▶ **GOAL**: Arrange every line of the records below as one numbered list, skipping blank lines and leaving the pictures out.

▶ **INPUT MATERIAL**:

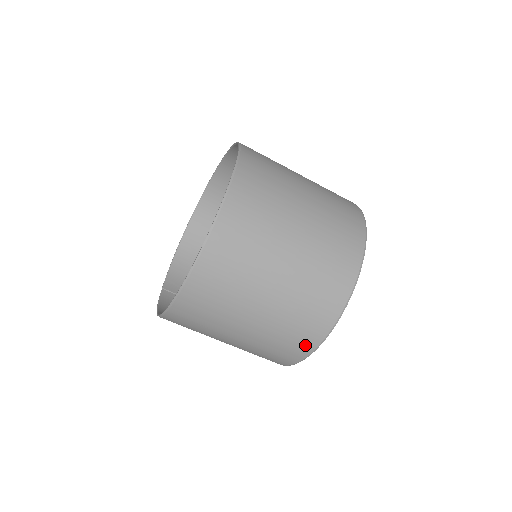
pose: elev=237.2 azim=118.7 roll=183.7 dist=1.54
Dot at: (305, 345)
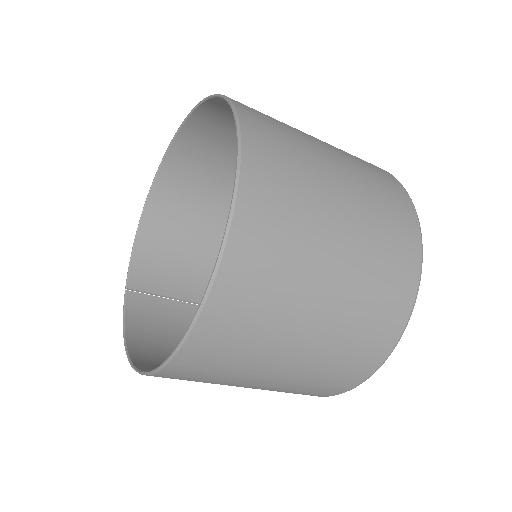
Dot at: (329, 392)
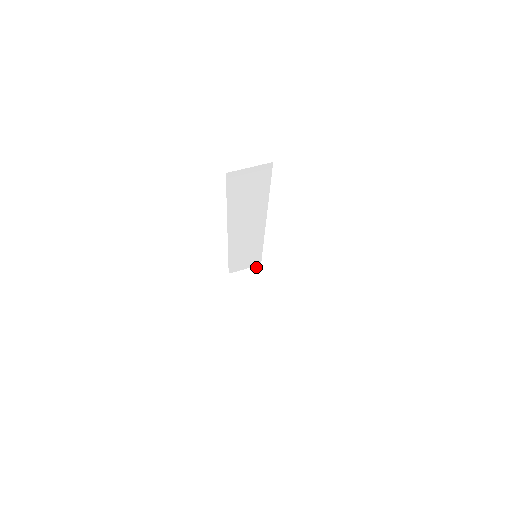
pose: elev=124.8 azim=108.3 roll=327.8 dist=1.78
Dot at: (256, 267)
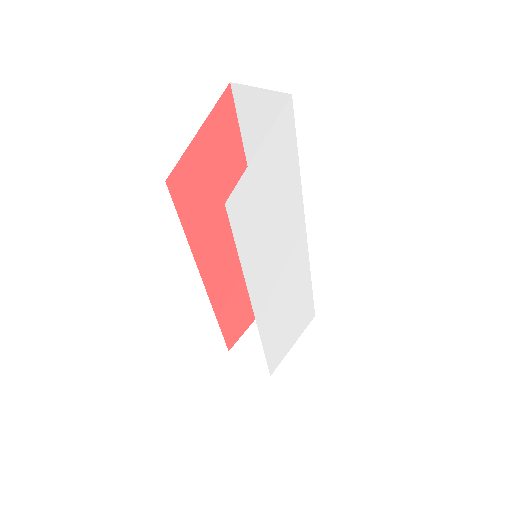
Dot at: occluded
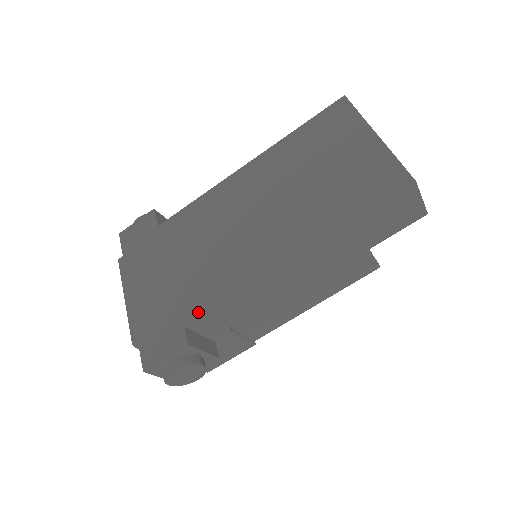
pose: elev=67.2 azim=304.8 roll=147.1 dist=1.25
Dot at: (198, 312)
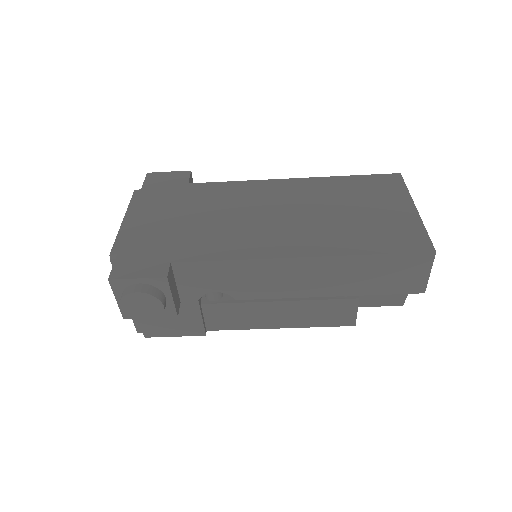
Dot at: (191, 258)
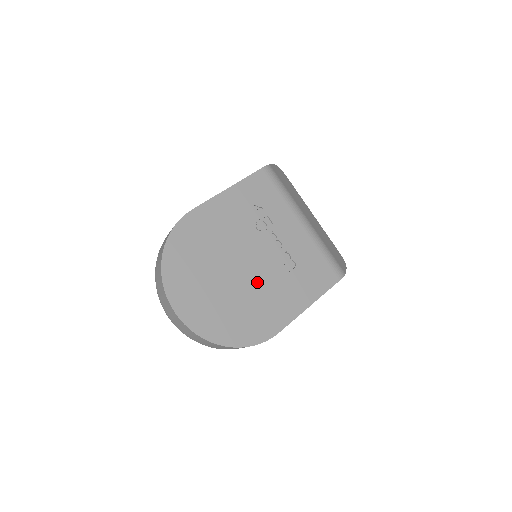
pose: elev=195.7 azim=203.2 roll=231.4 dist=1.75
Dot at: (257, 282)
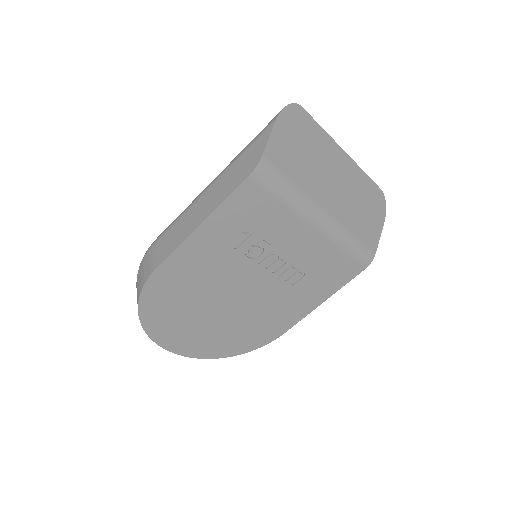
Dot at: (256, 304)
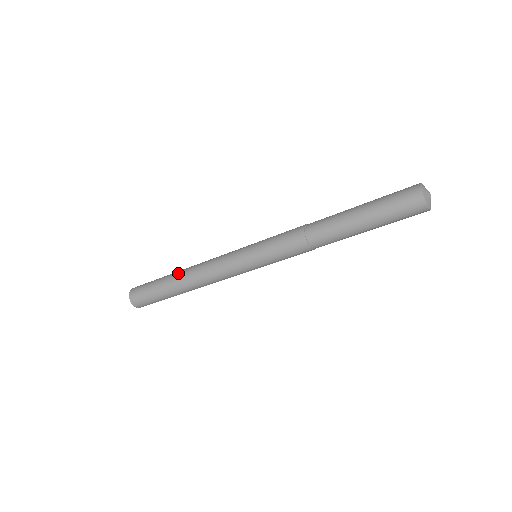
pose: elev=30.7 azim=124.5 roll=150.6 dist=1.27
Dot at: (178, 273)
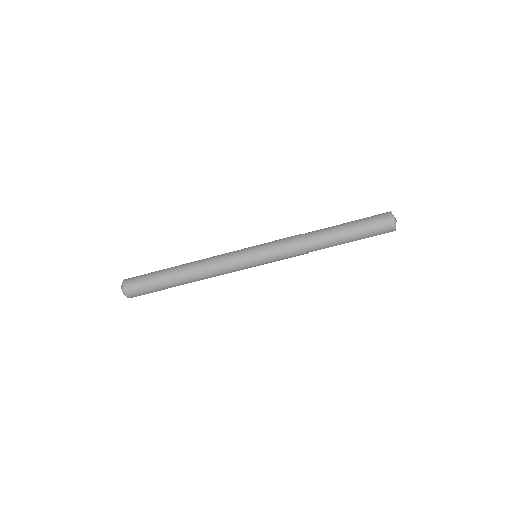
Dot at: (181, 265)
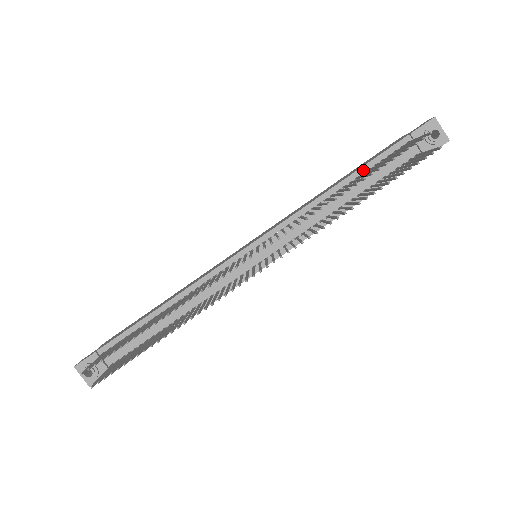
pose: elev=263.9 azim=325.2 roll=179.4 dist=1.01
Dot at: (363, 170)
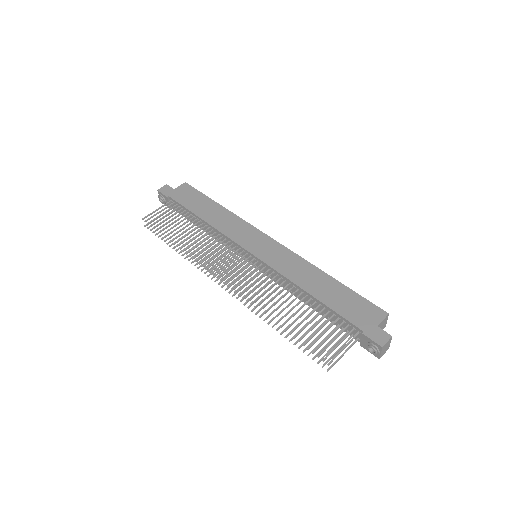
Dot at: (326, 307)
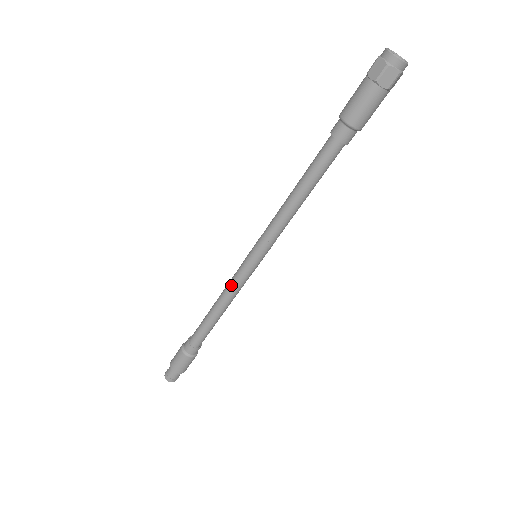
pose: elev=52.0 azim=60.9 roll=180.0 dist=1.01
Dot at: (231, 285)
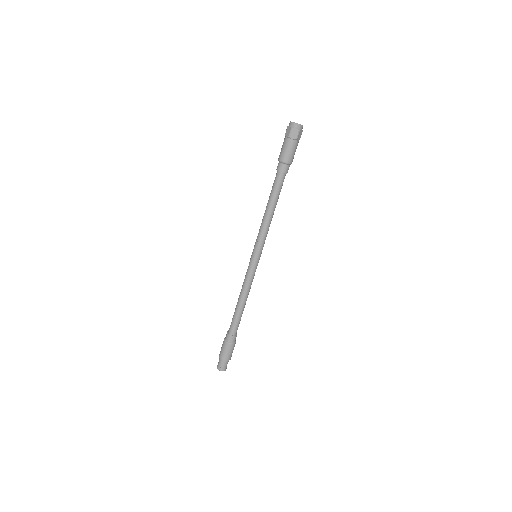
Dot at: (245, 280)
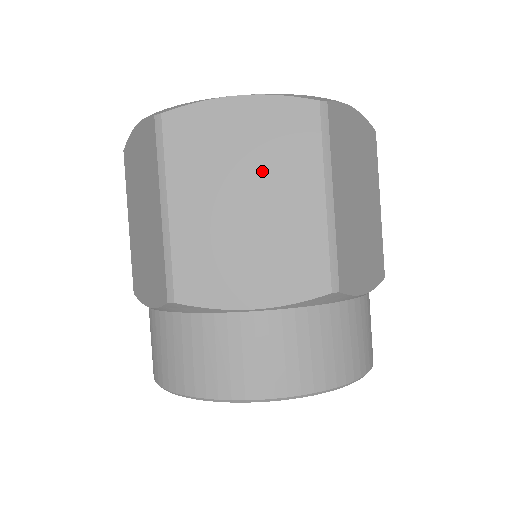
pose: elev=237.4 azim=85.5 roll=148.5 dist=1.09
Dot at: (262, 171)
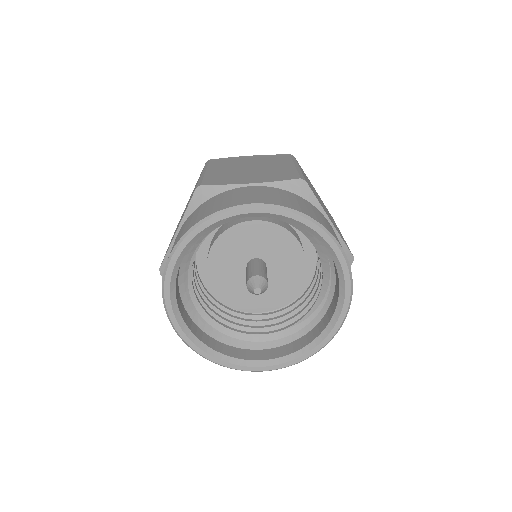
Dot at: (260, 163)
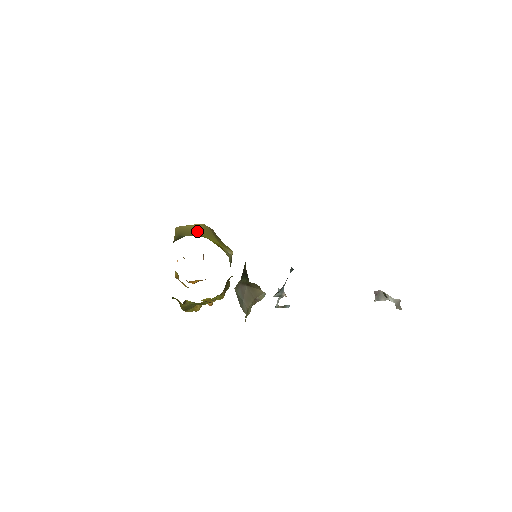
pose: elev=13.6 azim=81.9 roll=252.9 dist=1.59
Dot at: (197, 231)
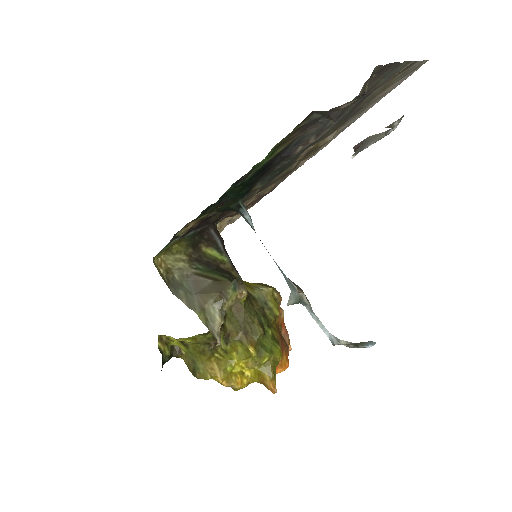
Dot at: occluded
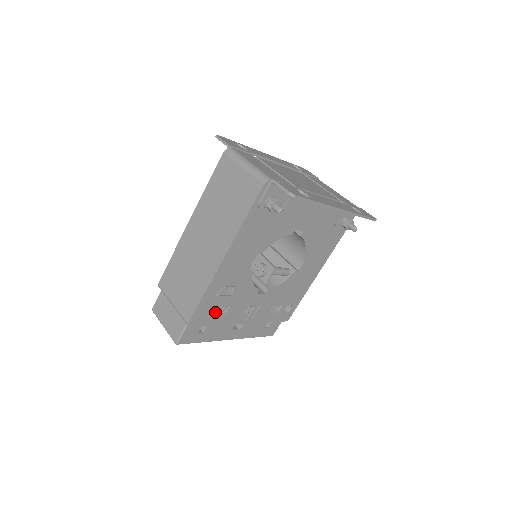
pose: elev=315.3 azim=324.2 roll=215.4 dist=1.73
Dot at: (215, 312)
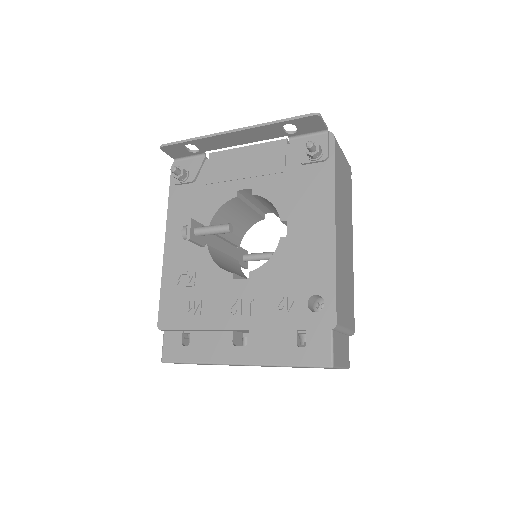
Dot at: (185, 310)
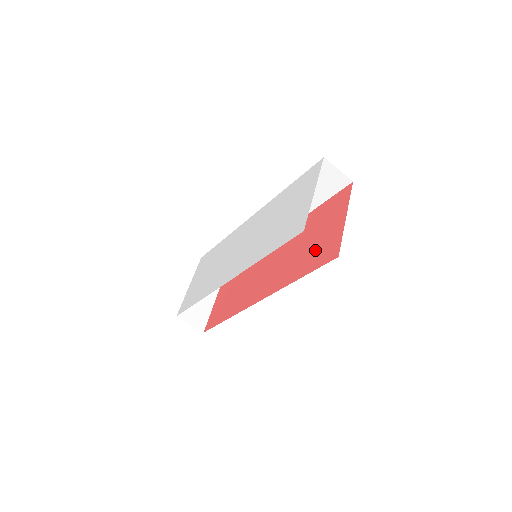
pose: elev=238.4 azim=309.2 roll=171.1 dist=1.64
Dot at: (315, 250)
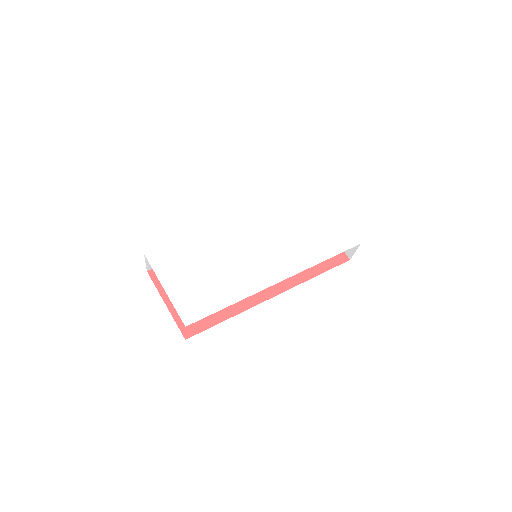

▶ **EXERCISE RESULT**:
1. pose: elev=237.2 azim=118.7 roll=183.7 dist=1.54
2. Dot at: (305, 345)
3. Dot at: (329, 392)
4. pose: elev=124.8 azim=108.3 roll=327.8 dist=1.78
5. Dot at: (256, 267)
6. Dot at: occluded
7. pose: elev=67.2 azim=304.8 roll=147.1 dist=1.25
8. Dot at: (198, 312)
9. Dot at: (191, 258)
10. pose: elev=195.7 azim=203.2 roll=231.4 dist=1.75
11. Dot at: (257, 282)
12. Dot at: (256, 304)
13. pose: elev=30.7 azim=124.5 roll=150.6 dist=1.27
14. Dot at: (178, 273)
15. Dot at: (181, 265)
16. pose: elev=263.9 azim=325.2 roll=179.4 dist=1.01
17. Dot at: (363, 170)
18. Dot at: (326, 307)
19. pose: elev=52.0 azim=60.9 roll=180.0 dist=1.01
20. Dot at: (231, 285)
21. Dot at: (245, 280)
22. pose: elev=237.4 azim=85.5 roll=148.5 dist=1.09
23. Dot at: (262, 171)
24. Dot at: (260, 163)
25. pose: elev=13.6 azim=81.9 roll=252.9 dist=1.59
26. Dot at: (197, 231)
27. Dot at: occluded
28. pose: elev=315.3 azim=324.2 roll=215.4 dist=1.73
29. Dot at: (215, 312)
30. Dot at: (185, 310)
31. pose: elev=238.4 azim=309.2 roll=171.1 dist=1.64
32. Dot at: (315, 250)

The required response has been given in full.